Ever wondered if two words share the exact same letters?

That’s what anagrams are all about. You take “listen” and “silent”, same six letters, completely different words. This tool checks that for you instantly. Type in two words or phrases, and it’ll tell you right away if they’re a match.

But here’s the part I actually find most useful: the character frequency table. It doesn’t just say “yes” or “no”, it breaks down every single letter and shows you how many times it appears in each input. So even when two phrases aren’t anagrams, you can see exactly where they differ.

What it does

  • Compares two inputs and confirms (or denies) they’re anagrams
  • Shows a side-by-side frequency count for every character in both texts
  • Ignores spaces, punctuation, and capitalization, so “The Eyes” and “They See” works perfectly
  • Handles full phrases, not just single words. “Eleven plus two” vs “twelve plus one”? Yep, that’s an anagram.
  • No length restrictions, short words, long sentences, whatever you’ve got
  • Runs entirely in your browser. Your text stays on your machine.

How it works in practice

Drop your first word or phrase into the “Text 1” box, second one into “Text 2.” That’s it. Results show up immediately.
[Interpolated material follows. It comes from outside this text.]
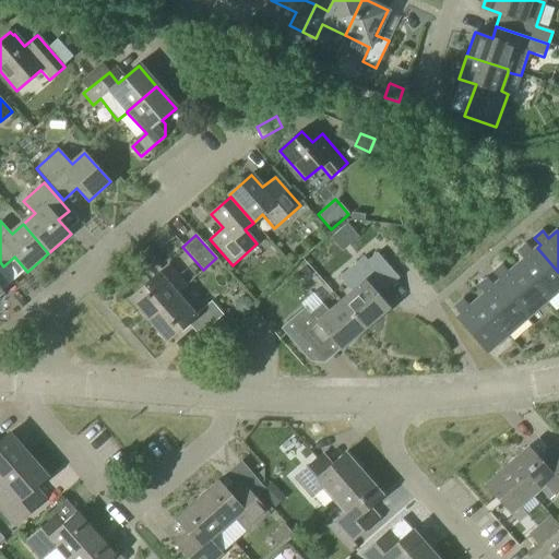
[(558,272),(537,248),(533,251),(526,245),(519,251),(525,259),(518,265),(547,299),(549,301),(558,292),(558,272)]
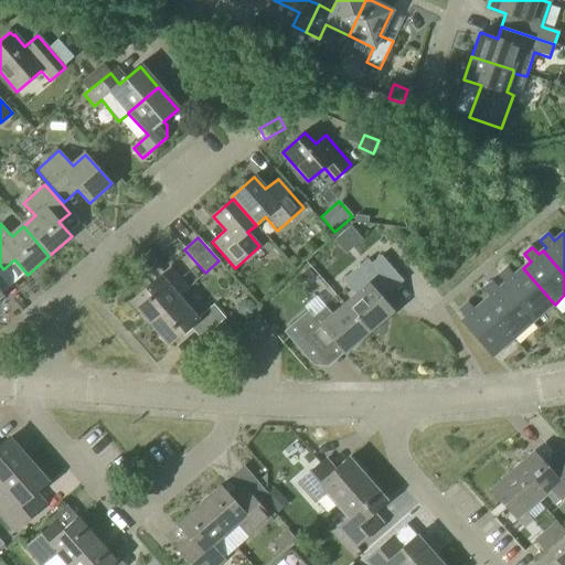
[(151,283),(162,273),(146,254),(135,264),(151,283)]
Say you type in “dormitory” and “dirty room.” The tool confirms they’re anagrams and the frequency table shows d, i, m, o, r, r, t, y all matching up perfectly between both inputs. Honestly, seeing the breakdown is half the fun.

Who uses this (and why)

Scrabble players and puzzle enthusiasts: verifying anagram solutions during game night. One thing worth knowing: this catches multi-word anagrams too, which most people don’t think to check.
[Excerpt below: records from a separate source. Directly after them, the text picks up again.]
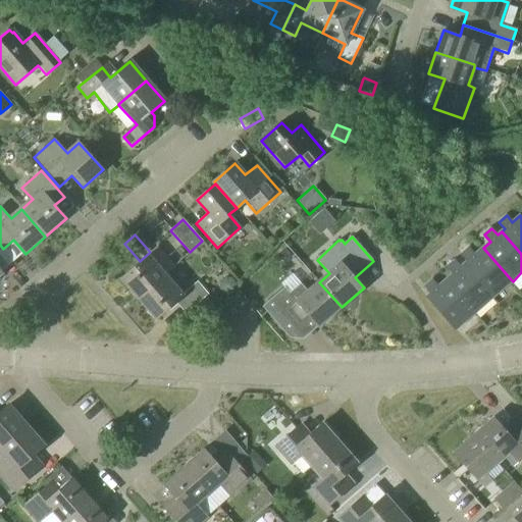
[(511,279),(483,248),(475,254),(470,248),(462,254),(468,261),(464,264),(492,296),(493,298),(513,281),(511,279)]
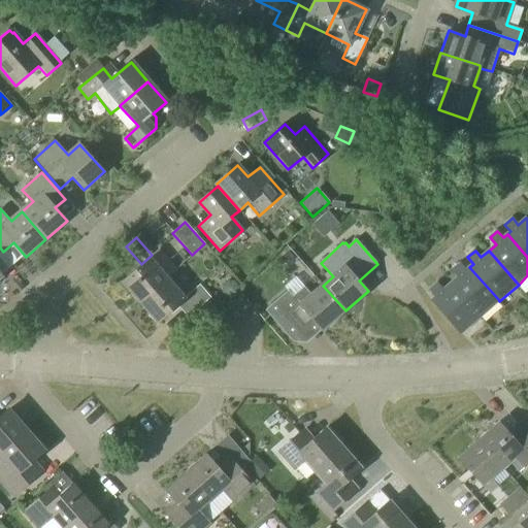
[(139,302),(167,277),(150,258),(122,283),(139,302)]
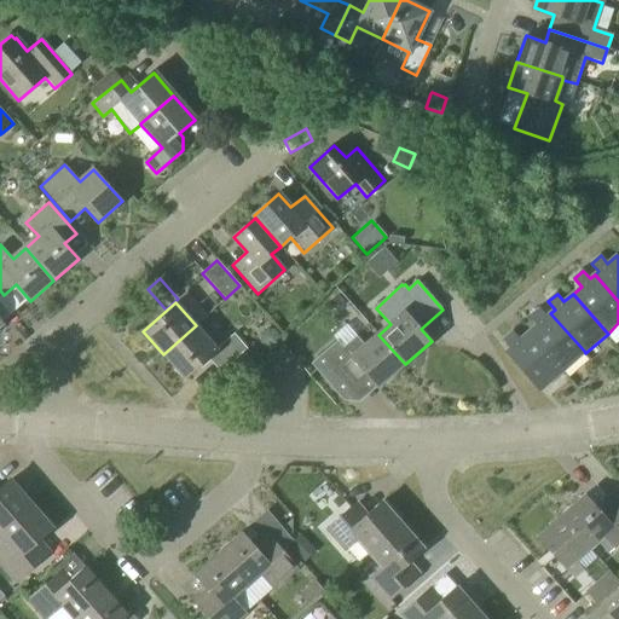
[(584,351),(550,313),(547,317),(539,308),(531,317),(537,325),(528,333),(563,372),(585,353),(584,351)]
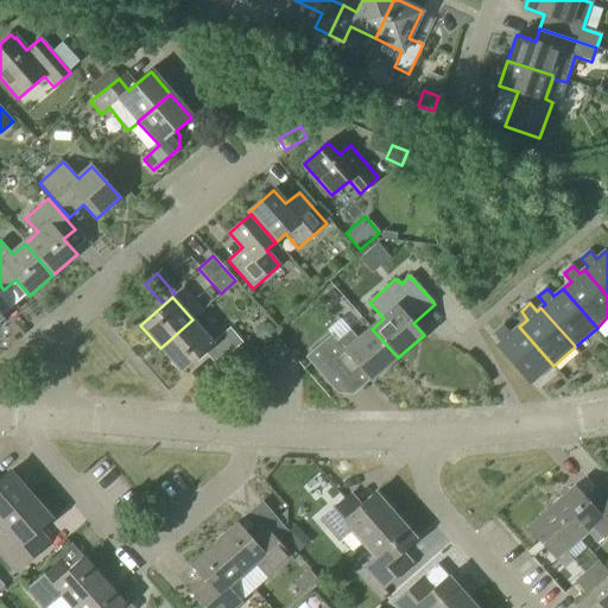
[(192,320),(160,348),(182,372),(204,352),(217,366),(244,343),(229,328),(213,343),(192,320)]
Writers playing with language: anagrams make great pen names, character names, or brand wordplay. “Funeral” is an anagram of “real fun.” That’s the kind of discovery you can’t unsee.

CS students: anagram detection is one of the most common coding interview questions. Use this to build and verify your test cases before submitting.

Teachers: it’s a surprisingly good way to get students interested in letter patterns and combinatorics. Much more engaging than a textbook example.

Want to go deeper into word analysis? The Palindrome Checker does the forward-backward thing, and the Word Counter gives you broader text stats.

Here are some famous ones to try: “the Morse code” / “here come dots”, “slot machines” / “cash lost in me”, “astronomer” / “moon starer.”

Common questions

What exactly is an anagram?

A word or phrase where you rearrange all the letters to form something new. Every letter gets used exactly once. “Listen” and “silent” both use e, i, l, n, s, t, just in a different order.

Does capitalization matter?

Nope. It ignores case, strips out spaces and punctuation, and just compares the raw letters. “The Eyes” and “They See”? Same letters.

Can I paste in full sentences?

Absolutely. Multi-word phrases work just as well as single words. The tool counts all characters across the entire input.

What’s the frequency table for?

It lists every unique character and shows its count in each input. When you’ve got a true anagram, every row matches. When you don’t, you can spot exactly which letters are off.

Does my text get sent anywhere?

No. The whole thing runs client-side in your browser. Nothing gets uploaded or stored.